"Lord, fix me because sometimes I'm the problem". There are moments in life when it's easier to point fingers than to look in the mirror. We notice what others did wrong, how they hurt us, or how they made life harder. But if I'm being honest, sometimes the biggest problem in my life...is me. I don't like admitting that. It's uncomfortable to say, "Lord, I've got attitudes, habits, and patterns that are standing in the way of peace and growth." But the truth is, I don't just need God to fix situations; I need Him to fix me.
It's humbling to realize that I can be short-tempered, unforgiving, stubborn, or even blind to the ways I hurt others. Sometimes my words cut deeper than I intended. Sometimes I hold grudges a little too long. And sometimes, instead of praying for God to change me, I pray for Him to change everyone else.
But the Holy Spirit reminds me that real transformation begins with me. Psalm 139:23-24 says, "Search me, O God, and know my heart; test me and know my anxious thoughts. See if there is any offensive way in me and lead me in the way everlasting." Friend, that prayer takes courage. Because when we ask God to search us, He will reveal the hard truths we'd rather ignore.
Left to myself, I drift toward selfishness, pride, and fear. But when I let God in--when I ask Him to strip away my stubbornness and replace it with grace--He shapes me into someone who looks more like Jesus.
And isn't that the goal? Not to prove I'm right, not to win every argument, not to stay comfortable in my old ways- but to be changed; to reflect Christ's love in how I live, speak, and respond.
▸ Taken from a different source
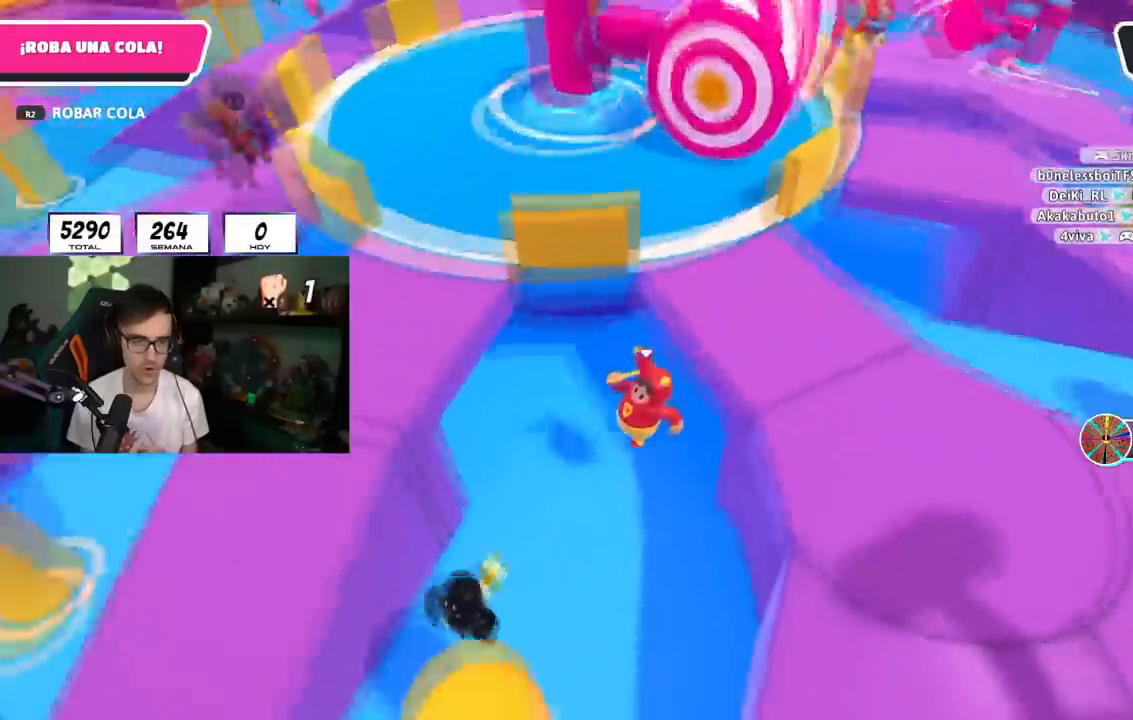
{"buttons": [], "left_stick": "up-left", "right_stick": "down-left", "events": [[217, "left_stick", "left"], [333, "left_stick", "up-left"]]}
If you catch me whispering, "Lord fix me," just know I'm not being dramatic--I'm being real. Because sometimes, I really am the problem. And that's okay, because God doesn't leave me stuck in my mess. He keeps working on me, one rough edge at a time.
And hey, if you're brave enough to admit you've been "the problem" too, you're in good company. We're all a work in progress, and thank goodness God doesn't give up on us!